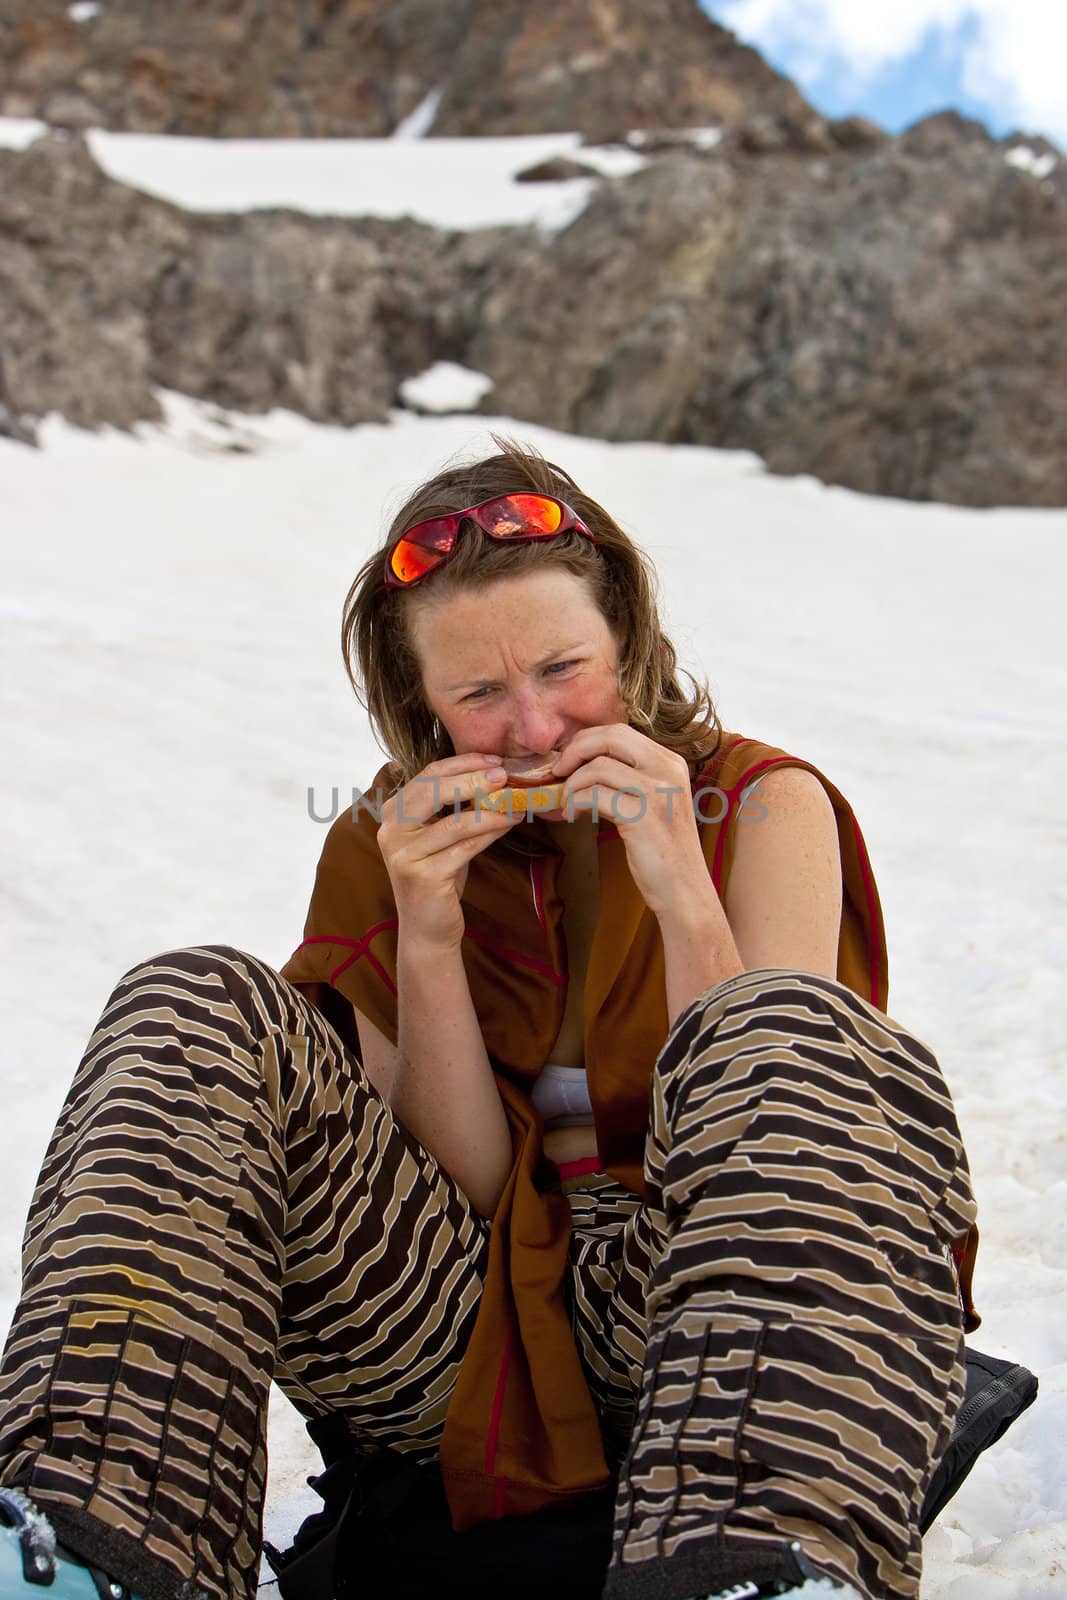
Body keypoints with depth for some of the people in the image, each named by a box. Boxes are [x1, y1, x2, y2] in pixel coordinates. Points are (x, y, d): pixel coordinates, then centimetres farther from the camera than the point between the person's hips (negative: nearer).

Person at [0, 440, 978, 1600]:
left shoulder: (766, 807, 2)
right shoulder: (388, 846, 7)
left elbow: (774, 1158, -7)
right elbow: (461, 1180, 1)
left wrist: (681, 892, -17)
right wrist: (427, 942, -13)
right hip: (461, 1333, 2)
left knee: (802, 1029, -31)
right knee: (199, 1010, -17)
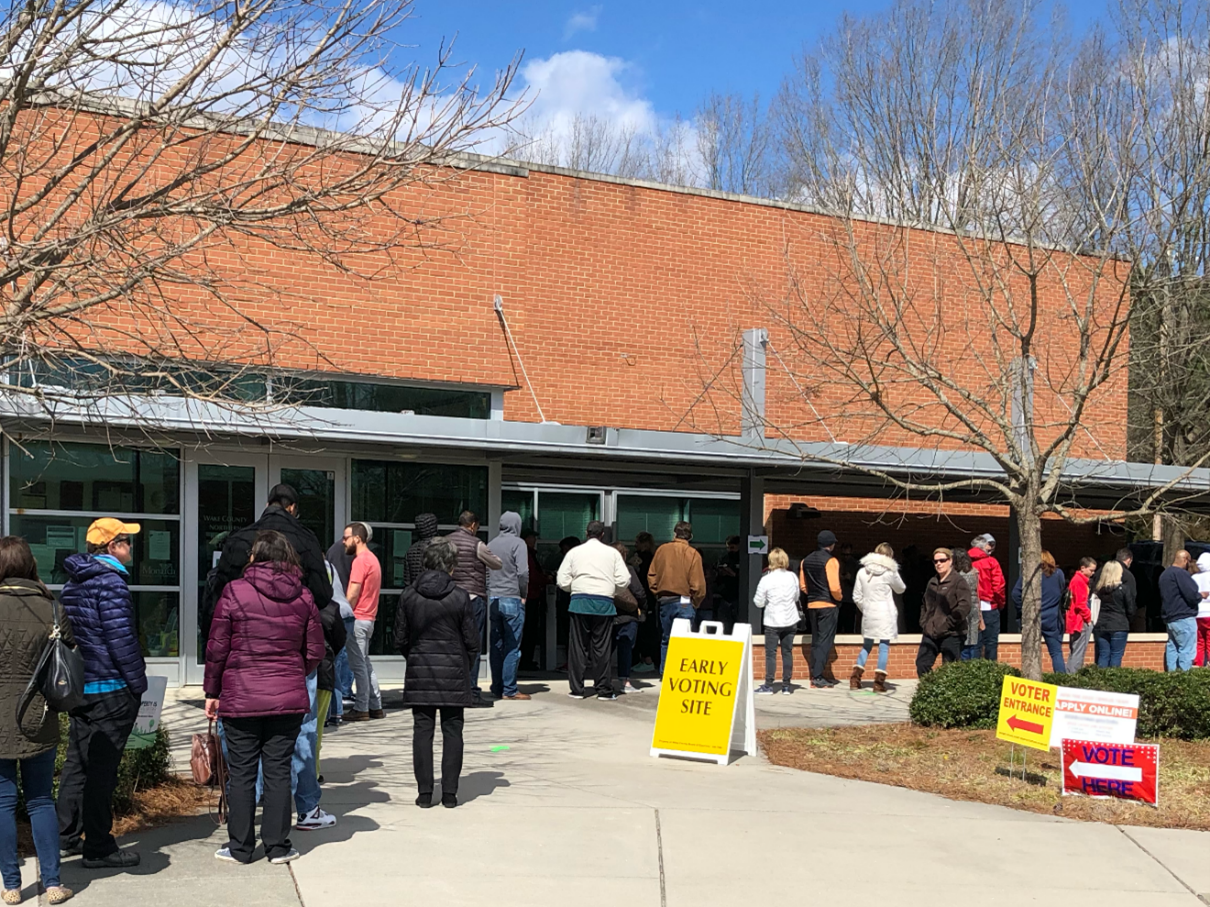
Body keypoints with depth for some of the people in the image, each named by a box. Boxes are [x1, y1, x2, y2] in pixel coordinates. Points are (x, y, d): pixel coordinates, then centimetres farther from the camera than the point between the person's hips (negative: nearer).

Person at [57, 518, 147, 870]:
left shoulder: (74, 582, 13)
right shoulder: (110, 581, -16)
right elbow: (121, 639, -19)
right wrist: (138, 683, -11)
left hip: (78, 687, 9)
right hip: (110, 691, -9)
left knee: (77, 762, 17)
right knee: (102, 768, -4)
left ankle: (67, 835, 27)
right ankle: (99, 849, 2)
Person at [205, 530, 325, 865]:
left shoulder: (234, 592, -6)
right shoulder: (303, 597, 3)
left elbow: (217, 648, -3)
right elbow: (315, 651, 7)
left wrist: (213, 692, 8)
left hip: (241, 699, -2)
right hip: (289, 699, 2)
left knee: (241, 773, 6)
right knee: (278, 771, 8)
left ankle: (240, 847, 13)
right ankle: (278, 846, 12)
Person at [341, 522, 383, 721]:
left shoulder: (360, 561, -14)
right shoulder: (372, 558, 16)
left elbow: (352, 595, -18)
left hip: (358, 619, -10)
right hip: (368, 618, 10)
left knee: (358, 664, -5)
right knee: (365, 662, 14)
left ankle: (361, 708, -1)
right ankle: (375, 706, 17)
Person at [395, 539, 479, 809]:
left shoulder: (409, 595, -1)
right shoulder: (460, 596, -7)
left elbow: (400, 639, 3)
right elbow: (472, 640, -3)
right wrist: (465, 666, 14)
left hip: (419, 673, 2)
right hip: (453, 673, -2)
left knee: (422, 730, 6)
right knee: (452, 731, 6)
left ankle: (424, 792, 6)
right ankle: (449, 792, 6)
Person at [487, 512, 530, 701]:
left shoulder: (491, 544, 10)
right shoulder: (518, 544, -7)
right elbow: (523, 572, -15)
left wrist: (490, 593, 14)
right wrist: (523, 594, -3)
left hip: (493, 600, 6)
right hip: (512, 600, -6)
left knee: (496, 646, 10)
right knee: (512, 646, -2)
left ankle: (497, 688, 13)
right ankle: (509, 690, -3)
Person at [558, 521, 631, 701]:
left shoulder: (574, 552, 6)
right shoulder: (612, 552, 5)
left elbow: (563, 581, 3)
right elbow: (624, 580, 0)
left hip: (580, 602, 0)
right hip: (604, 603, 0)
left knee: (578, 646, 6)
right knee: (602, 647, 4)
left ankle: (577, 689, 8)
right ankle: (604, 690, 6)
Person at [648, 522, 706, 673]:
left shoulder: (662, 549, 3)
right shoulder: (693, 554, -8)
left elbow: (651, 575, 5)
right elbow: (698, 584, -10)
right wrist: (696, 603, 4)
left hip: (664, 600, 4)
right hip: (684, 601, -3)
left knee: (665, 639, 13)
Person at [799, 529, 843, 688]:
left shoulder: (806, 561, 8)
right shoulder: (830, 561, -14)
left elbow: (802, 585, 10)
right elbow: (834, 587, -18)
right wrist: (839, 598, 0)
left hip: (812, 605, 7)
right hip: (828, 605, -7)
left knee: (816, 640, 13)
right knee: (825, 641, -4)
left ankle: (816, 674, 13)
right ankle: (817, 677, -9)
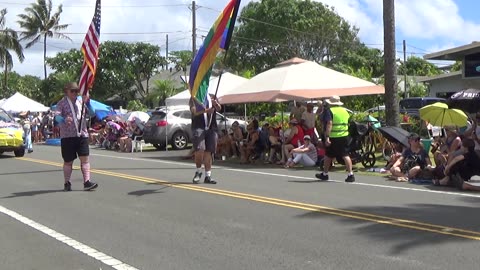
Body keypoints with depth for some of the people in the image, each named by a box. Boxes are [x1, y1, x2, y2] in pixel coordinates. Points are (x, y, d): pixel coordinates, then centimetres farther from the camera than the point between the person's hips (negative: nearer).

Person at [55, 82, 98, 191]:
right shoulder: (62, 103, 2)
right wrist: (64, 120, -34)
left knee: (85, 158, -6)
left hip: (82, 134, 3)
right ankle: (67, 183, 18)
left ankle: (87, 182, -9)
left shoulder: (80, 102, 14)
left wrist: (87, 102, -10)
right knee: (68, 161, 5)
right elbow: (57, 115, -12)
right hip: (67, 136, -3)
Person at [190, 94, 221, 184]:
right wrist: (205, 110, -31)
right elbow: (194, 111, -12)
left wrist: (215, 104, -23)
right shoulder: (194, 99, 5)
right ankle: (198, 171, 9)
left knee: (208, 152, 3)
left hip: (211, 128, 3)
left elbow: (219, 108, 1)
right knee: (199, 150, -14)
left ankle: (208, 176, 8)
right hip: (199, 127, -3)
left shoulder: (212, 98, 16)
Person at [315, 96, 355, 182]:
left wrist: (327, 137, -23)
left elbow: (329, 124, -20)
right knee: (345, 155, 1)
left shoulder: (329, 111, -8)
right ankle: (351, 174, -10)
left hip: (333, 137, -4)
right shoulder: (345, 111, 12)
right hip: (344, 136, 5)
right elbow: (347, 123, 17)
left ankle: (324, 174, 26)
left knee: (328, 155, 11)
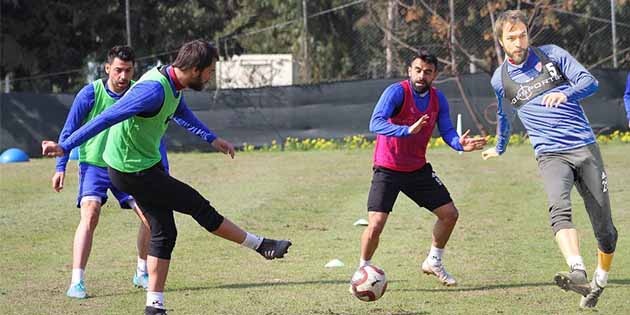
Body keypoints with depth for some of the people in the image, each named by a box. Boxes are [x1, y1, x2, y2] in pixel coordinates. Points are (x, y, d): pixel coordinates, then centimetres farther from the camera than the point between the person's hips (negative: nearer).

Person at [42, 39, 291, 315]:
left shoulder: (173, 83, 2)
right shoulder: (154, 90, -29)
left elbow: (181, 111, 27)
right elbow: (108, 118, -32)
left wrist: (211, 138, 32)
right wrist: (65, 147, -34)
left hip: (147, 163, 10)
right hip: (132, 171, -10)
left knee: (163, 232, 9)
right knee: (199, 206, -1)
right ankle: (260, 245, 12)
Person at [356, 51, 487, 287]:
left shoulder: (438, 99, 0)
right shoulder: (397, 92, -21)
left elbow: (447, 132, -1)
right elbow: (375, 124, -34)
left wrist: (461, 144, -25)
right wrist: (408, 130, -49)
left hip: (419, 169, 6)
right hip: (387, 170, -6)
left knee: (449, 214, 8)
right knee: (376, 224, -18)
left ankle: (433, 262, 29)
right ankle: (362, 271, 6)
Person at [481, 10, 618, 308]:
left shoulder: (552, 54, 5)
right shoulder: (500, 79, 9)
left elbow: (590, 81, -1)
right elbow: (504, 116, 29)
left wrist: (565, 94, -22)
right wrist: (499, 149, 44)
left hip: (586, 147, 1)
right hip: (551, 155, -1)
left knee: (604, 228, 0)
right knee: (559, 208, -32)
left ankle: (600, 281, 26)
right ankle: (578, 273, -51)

◆ ◆ ◆ ◆ ◆ ◆ ◆

● **What needs to be done**: The entire listing is to be printed exactly, with each picture omitted.

● **Result below**:
Body keypoints with depth for some of the people in the image, each named by a box. Boxes are [x1, y1, x2, y2] in pixel coordinates. Points are (x, y, d): pixel coordinates, then centimetres farther from the camera than the point between the person's hips (negative: nearer).

Person at [0, 440, 978, 1600]:
left shoulder: (766, 807, 2)
right shoulder: (388, 846, 7)
left elbow: (774, 1158, -7)
right elbow: (461, 1180, 1)
left wrist: (681, 892, -17)
right wrist: (427, 942, -13)
right hip: (461, 1333, 2)
left knee: (802, 1029, -31)
right knee: (199, 1010, -17)
Body keypoints with depth for some of the people in the image, each named by a box. Boxes are [x1, y1, x2, y2] in pixel coordinates. Points are (x, y, d): pixel coordinates, then centimetres farther from the camera than the point between the person's hips (negative: nearer).

Person at [57, 518, 147, 870]:
left shoulder: (74, 582, 13)
right shoulder: (110, 581, -16)
right elbow: (121, 639, -19)
right wrist: (138, 683, -11)
left hip: (78, 687, 9)
right hip: (110, 691, -9)
left knee: (77, 762, 17)
right knee: (102, 768, -4)
left ankle: (67, 835, 27)
right ankle: (99, 849, 2)
Person at [205, 530, 325, 865]:
left shoulder: (234, 592, -6)
right shoulder: (303, 597, 3)
left elbow: (217, 648, -3)
right elbow: (315, 651, 7)
left wrist: (213, 692, 8)
left hip: (241, 699, -2)
right hip: (289, 699, 2)
left knee: (241, 773, 6)
right knee: (278, 771, 8)
left ankle: (240, 847, 13)
right ankle: (278, 846, 12)
Person at [341, 522, 383, 721]:
left shoulder: (360, 561, -14)
right shoulder: (372, 558, 16)
left elbow: (352, 595, -18)
left hip: (358, 619, -10)
right hip: (368, 618, 10)
left knee: (358, 664, -5)
right knee: (365, 662, 14)
left ankle: (361, 708, -1)
right ankle: (375, 706, 17)
Person at [395, 539, 479, 809]:
left shoulder: (409, 595, -1)
right shoulder: (460, 596, -7)
left elbow: (400, 639, 3)
right elbow: (472, 640, -3)
right wrist: (465, 666, 14)
left hip: (419, 673, 2)
right hip: (453, 673, -2)
left knee: (422, 730, 6)
right knee: (452, 731, 6)
left ankle: (424, 792, 6)
right ankle: (449, 792, 6)
Person at [487, 512, 530, 701]:
left shoulder: (491, 544, 10)
right shoulder: (518, 544, -7)
right elbow: (523, 572, -15)
left wrist: (490, 593, 14)
right wrist: (523, 594, -3)
left hip: (493, 600, 6)
right hip: (512, 600, -6)
left knee: (496, 646, 10)
right knee: (512, 646, -2)
left ankle: (497, 688, 13)
right ankle: (509, 690, -3)
Person at [558, 521, 631, 701]:
left shoulder: (574, 552, 6)
right shoulder: (612, 552, 5)
left elbow: (563, 581, 3)
right elbow: (624, 580, 0)
left hip: (580, 602, 0)
right hip: (604, 603, 0)
left knee: (578, 646, 6)
right knee: (602, 647, 4)
left ankle: (577, 689, 8)
right ankle: (604, 690, 6)
Person at [648, 522, 706, 673]:
left shoulder: (662, 549, 3)
right shoulder: (693, 554, -8)
left elbow: (651, 575, 5)
right elbow: (698, 584, -10)
right wrist: (696, 603, 4)
left hip: (664, 600, 4)
right hip: (684, 601, -3)
left knee: (665, 639, 13)
Person at [799, 529, 843, 688]:
left shoulder: (806, 561, 8)
right shoulder: (830, 561, -14)
left elbow: (802, 585, 10)
right elbow: (834, 587, -18)
right wrist: (839, 598, 0)
left hip: (812, 605, 7)
right hip: (828, 605, -7)
left knee: (816, 640, 13)
right knee: (825, 641, -4)
left ankle: (816, 674, 13)
right ankle: (817, 677, -9)
Body keypoints with depth for some of the people in the image, each named by a box. Boxes are [x1, y1, x2, y2] in pixel coordinates. Points are (x, y, d): pixel coordinates, then centimetres farther from the camera than the point between the person's hips (negative: nearer).

Person at [55, 82, 98, 191]:
right shoulder: (62, 103, 2)
right wrist: (64, 120, -34)
left knee: (85, 158, -6)
left hip: (82, 134, 3)
right ankle: (67, 183, 18)
left ankle: (87, 182, -9)
left shoulder: (80, 102, 14)
left wrist: (87, 102, -10)
right knee: (68, 161, 5)
right elbow: (57, 115, -12)
right hip: (67, 136, -3)
Person at [190, 94, 221, 184]:
right wrist: (205, 110, -31)
right elbow: (194, 111, -12)
left wrist: (215, 104, -23)
right shoulder: (194, 99, 5)
right ankle: (198, 171, 9)
left knee: (208, 152, 3)
left hip: (211, 128, 3)
left elbow: (219, 108, 1)
right knee: (199, 150, -14)
left ankle: (208, 176, 8)
right hip: (199, 127, -3)
left shoulder: (212, 98, 16)
Person at [315, 96, 355, 182]:
left wrist: (327, 137, -23)
left elbow: (329, 124, -20)
right knee: (345, 155, 1)
left shoulder: (329, 111, -8)
right ankle: (351, 174, -10)
left hip: (333, 137, -4)
right shoulder: (345, 111, 12)
right hip: (344, 136, 5)
right elbow: (347, 123, 17)
left ankle: (324, 174, 26)
left knee: (328, 155, 11)
Body keypoints with depth for some of the people in the image, each named by a box. Boxes are [x1, y1, x2, y2] in pixel coordinates. Points are (x, y, d): pixel coordinates, then centimetres farther from the camera than the point between the person's hips (negative: nearer).

Person at [42, 39, 291, 315]:
left shoulder: (173, 83, 2)
right shoulder: (154, 90, -29)
left elbow: (181, 111, 27)
right elbow: (108, 118, -32)
left wrist: (211, 138, 32)
right wrist: (65, 147, -34)
left hip: (147, 163, 10)
right hip: (132, 171, -10)
left knee: (163, 232, 9)
right knee: (199, 206, -1)
right ankle: (260, 245, 12)
Person at [356, 51, 487, 287]:
left shoulder: (438, 99, 0)
right shoulder: (397, 92, -21)
left elbow: (447, 132, -1)
right elbow: (375, 124, -34)
left wrist: (461, 144, -25)
right wrist: (408, 130, -49)
left hip: (419, 169, 6)
right hip: (387, 170, -6)
left knee: (449, 214, 8)
right knee: (376, 224, -18)
left ankle: (433, 262, 29)
right ankle: (362, 271, 6)
Person at [481, 10, 618, 308]:
left shoulder: (552, 54, 5)
right shoulder: (500, 79, 9)
left elbow: (590, 81, -1)
right elbow: (504, 116, 29)
left wrist: (565, 94, -22)
right wrist: (499, 149, 44)
left hip: (586, 147, 1)
right hip: (551, 155, -1)
left knee: (604, 228, 0)
right knee: (559, 208, -32)
left ankle: (600, 281, 26)
right ankle: (578, 273, -51)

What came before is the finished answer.